HCC is a primary malignancy of the liver and occurs predominantly in patients with underlying chronic liver disease, often caused by hepatitis B or C virus infection. HCC is generally refractory to chemotherapy, and only one targeted treatment, the tyrosine kinase inhibitor sorafenib, is indicated for HCC. However, sorafenib has been shown to marginally extend survival and can elicit severe side effects. 
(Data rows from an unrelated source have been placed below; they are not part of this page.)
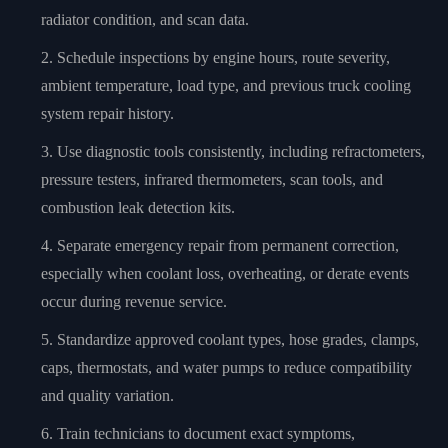
radiator condition, and scan data.
Schedule inspections by engine hours, route severity,
ambient temperature, load type, and previous truck cooling
system repair history.
Use diagnostic tools consistently, including refractometers,
pressure testers, infrared thermometers, scan tools, and
combustion leak detection kits.
Separate emergency repair from permanent correction,
especially when coolant loss, overheating, or derate events
occur during revenue service.
Standardize approved coolant types, hose grades, clamps,
caps, thermostats, and water pumps to reduce compatibility
and quality variation.
Train technicians to document exact symptoms,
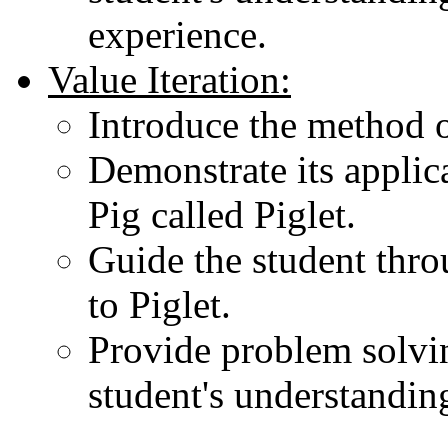
experience.
Value Iteration:
Introduce the method of
Demonstrate its applica
Pig called Piglet.
Guide the student throu
to Piglet.
Provide problem solvin
student's understanding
“New drugs in development for HCC primarily target tyrosine kinases, but they have demonstrated mixed success in clinical trials, suggesting a need for new therapies targeting a more diverse set of biomarkers,” said Andrew A. Radin, co-founder and CEO of twoXAR. “We are very pleased to be working with Dr. So and his colleagues at the Asian Liver Center who are dedicated to improving outcomes for patients and raising awareness of chronic hepatitis B infection and its connection to liver cancer through efforts such as the JOINJADE initiative.” 

twoXAR has developed patent‐pending algorithms that enable it to find unanticipated associations between disease and drug candidates orders of magnitudes faster than wet lab‐based approaches. The company’s integrative biomedical software platform rapidly evaluates massive public and proprietary datasets to identify and rank high probability disease‐to‐candidate matches. These matches can then be used to prioritize existing candidates, perform targeted searches and identify novel drug candidates for further preclinical and clinical testing. The platform is disease agnostic and has been tested on more than 60 conditions to date in therapeutic areas including autoimmune, oncologic, and neurologic disorders.